▸ DIRECTIONS FOR THIS TASK
Report all lines from the entries below in which "pyautogui" appears.

RECORDS SHOWN section start

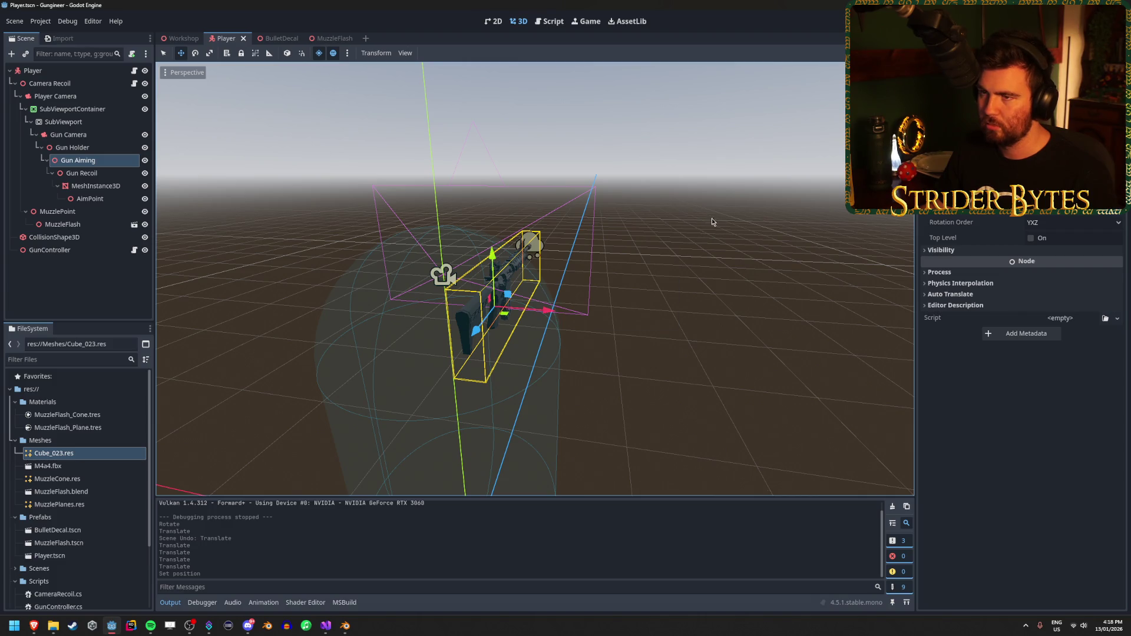
pyautogui.click(64, 250)
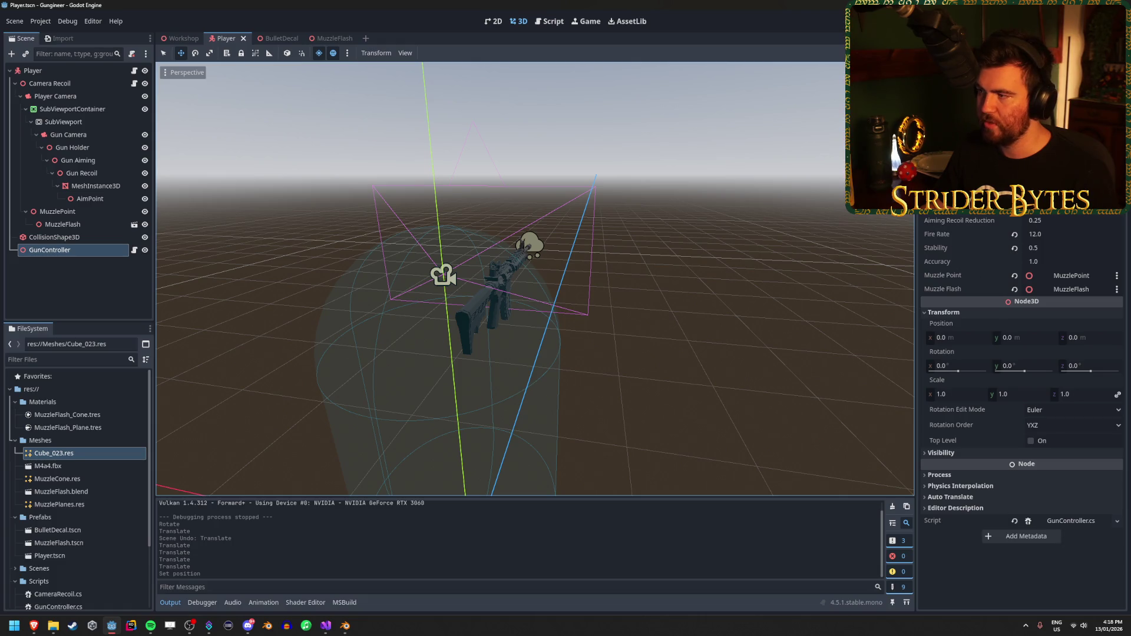
pyautogui.click(1022, 572)
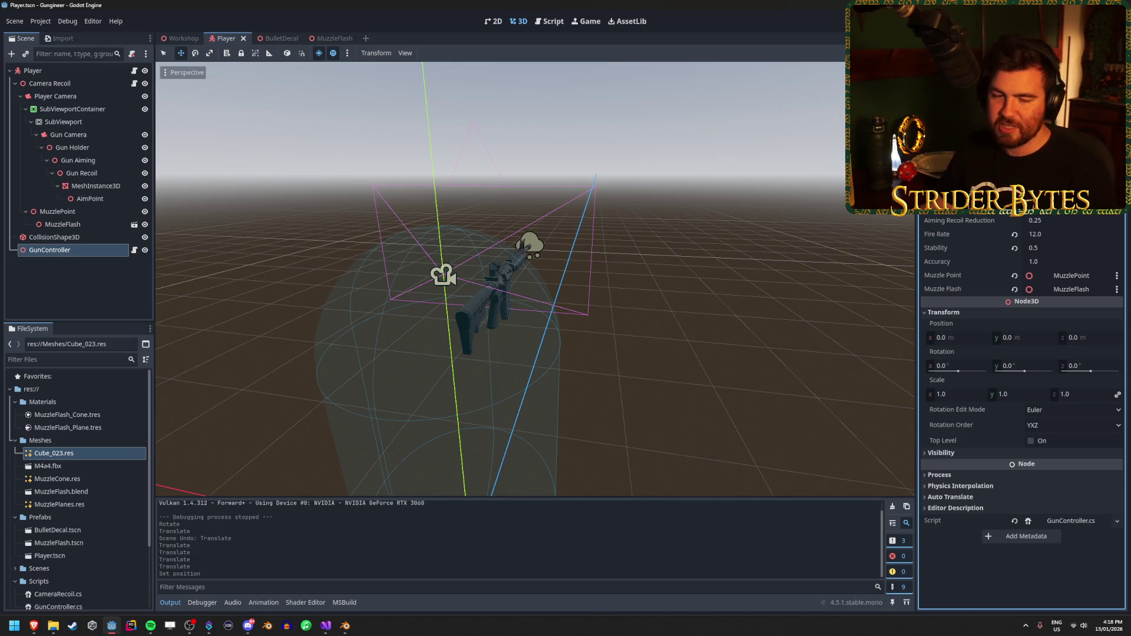
# Delete the camera and aim point Z terms on line 30, leaving Z as zDistance alone.
pyautogui.click(326, 625)
pyautogui.scroll(5, 784, 241)
pyautogui.moveTo(985, 242); pyautogui.dragTo(905, 243)
pyautogui.scroll(1, 1002, 267)
pyautogui.click(1003, 268)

RECORDS SHOWN section end

▸ RESULT
pyautogui.click(64, 250)
pyautogui.click(1022, 572)
pyautogui.click(326, 625)
pyautogui.scroll(5, 784, 241)
pyautogui.moveTo(985, 242); pyautogui.dragTo(905, 243)
pyautogui.scroll(1, 1002, 267)
pyautogui.click(1003, 268)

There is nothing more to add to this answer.